Any expansion in the battery-powered fleet in Australia would be part of the wider global programme that Swissport is adopting. Burgess explains. “In support of Swissport’s strategic approach to environmental sustainability, we will purchase electrically powered GSE, or eGSE, whenever it is appropriate to do so.
“However, we need to ensure that adequate battery charging facilities either exist or can be installed with support from the airport authority,” he stresses. “This support is not always forthcoming, so whilst we would like to purchase eGSE in some cases we are not able to do so. Nevertheless, in 2017 we doubled the amount of eGSE we purchased compared to 2016 and we are on track to achieve this again in 2018.”

Material win
Rutherford tells Airside that the decision of Air New Zealand to go with Swissport at these four primary Australian gateways followed a good deal of groundwork undertaken by Aerocare, the ground services provider that Swissport acquired earlier this year, and whose integration into Swissport continues today.
However, the long-term partnership is very much with Swissport which, Rutherford notes, was assessed by Air New Zealand for a number of criteria when the airline was considering bids for the handling contract at Melbourne, Sydney, Brisbane and Perth.
Far more than just price, Air New Zealand considered operational capability, handlers’ ability to serve customers, the best cultural fit with the airline, and handlers’ potential for a successful long-term partnership.
The tender was a comprehensive, rigorous process, Rutherford points out, possibly unprecedented in its detail for the region. It’s a long-term deal, covering a period of more than five years, and Swissport’s success in gaining the contract represents a “material win” for the handler. “A prized contract, it’s one of the biggest for this part of the world,” Rutherford declares.
It’s not the only big change that Rutherford and his team are going through right now. Swissport acquired Aerocare (of which Rutherford was CEO) in March this year, and the new branding under the Swissport banner was unveiled to staff, customers and partners at Sydney Airport in July.
Full integration of the Aerocare operation into the global ground services and cargo handling business that is Swissport is expected by early next year, but much has already been achieved.
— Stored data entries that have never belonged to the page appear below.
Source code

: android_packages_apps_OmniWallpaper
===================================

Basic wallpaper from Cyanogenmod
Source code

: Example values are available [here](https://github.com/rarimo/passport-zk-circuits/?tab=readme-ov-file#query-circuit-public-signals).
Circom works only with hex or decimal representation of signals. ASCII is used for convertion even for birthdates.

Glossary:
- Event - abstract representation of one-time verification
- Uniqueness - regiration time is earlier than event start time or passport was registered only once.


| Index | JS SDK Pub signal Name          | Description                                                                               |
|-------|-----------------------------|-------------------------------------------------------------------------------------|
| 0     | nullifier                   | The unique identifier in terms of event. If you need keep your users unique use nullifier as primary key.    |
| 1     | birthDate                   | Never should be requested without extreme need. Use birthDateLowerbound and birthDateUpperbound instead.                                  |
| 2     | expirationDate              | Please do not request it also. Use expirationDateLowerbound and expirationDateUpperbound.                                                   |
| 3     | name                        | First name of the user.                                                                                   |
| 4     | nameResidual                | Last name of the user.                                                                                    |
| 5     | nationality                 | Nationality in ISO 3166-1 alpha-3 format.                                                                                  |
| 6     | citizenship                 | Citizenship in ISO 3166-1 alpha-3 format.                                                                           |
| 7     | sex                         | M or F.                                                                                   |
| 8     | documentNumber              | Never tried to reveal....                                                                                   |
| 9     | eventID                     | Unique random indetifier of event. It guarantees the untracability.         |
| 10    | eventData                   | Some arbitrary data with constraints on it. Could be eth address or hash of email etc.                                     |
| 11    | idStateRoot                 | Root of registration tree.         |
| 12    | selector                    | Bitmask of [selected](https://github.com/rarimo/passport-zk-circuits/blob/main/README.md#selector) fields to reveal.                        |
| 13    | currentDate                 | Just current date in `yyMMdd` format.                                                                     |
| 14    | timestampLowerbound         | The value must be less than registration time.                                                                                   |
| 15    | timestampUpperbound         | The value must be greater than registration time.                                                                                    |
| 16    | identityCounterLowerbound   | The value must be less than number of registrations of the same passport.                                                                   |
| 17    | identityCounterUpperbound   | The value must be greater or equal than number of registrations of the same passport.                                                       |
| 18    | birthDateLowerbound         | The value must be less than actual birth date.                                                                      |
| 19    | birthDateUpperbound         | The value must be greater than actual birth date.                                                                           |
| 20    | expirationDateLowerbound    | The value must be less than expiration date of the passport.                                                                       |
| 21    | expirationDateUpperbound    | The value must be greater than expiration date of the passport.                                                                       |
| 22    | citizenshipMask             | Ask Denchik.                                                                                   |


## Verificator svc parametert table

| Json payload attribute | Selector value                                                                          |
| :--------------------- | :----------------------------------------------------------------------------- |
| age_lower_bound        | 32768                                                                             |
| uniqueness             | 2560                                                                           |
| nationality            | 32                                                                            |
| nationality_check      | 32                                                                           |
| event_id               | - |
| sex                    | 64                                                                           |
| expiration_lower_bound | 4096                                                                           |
According to Rutherford, the process of integration has been eased by the fact that the culture and organisational structures of both handlers were not dissimilar; in fact, he says, they happened to be already “very closely aligned”.
Indeed, “We are fitting in well,” Rutherford continues, “and have been welcomed into the Swissport fold. The change in brand has been positively received, welcomed by customers and staff.”
What is more, only “minor changes” have had to be made by the Aerocare team to fit the business into the Swissport global organisation, and Rutherford and his senior management team have been well supported but largely left alone to make what few changes have been necessary.
That’s not to say that synergies aren’t being exploited though. Swissport offers services that Aerocare didn’t, and that represents a significant opportunity for growth in the Australasian and wider Pacific market. For example, Swissport is a major player in the global air cargo business, while Aerocare had no footprint in air freight to speak of; this will be an area for potentially significant growth, therefore. Fuel provision and lounges represent other areas in which Swissport Pacific can spread its wings.
Finally, Rutherford points out, there are important gains to be made in sharing intellectual property and technology systems and processes amongst Swissport and what was previously Aerocare, opportunities that are going to be exploited by the organisation’s Asia Pacific operations.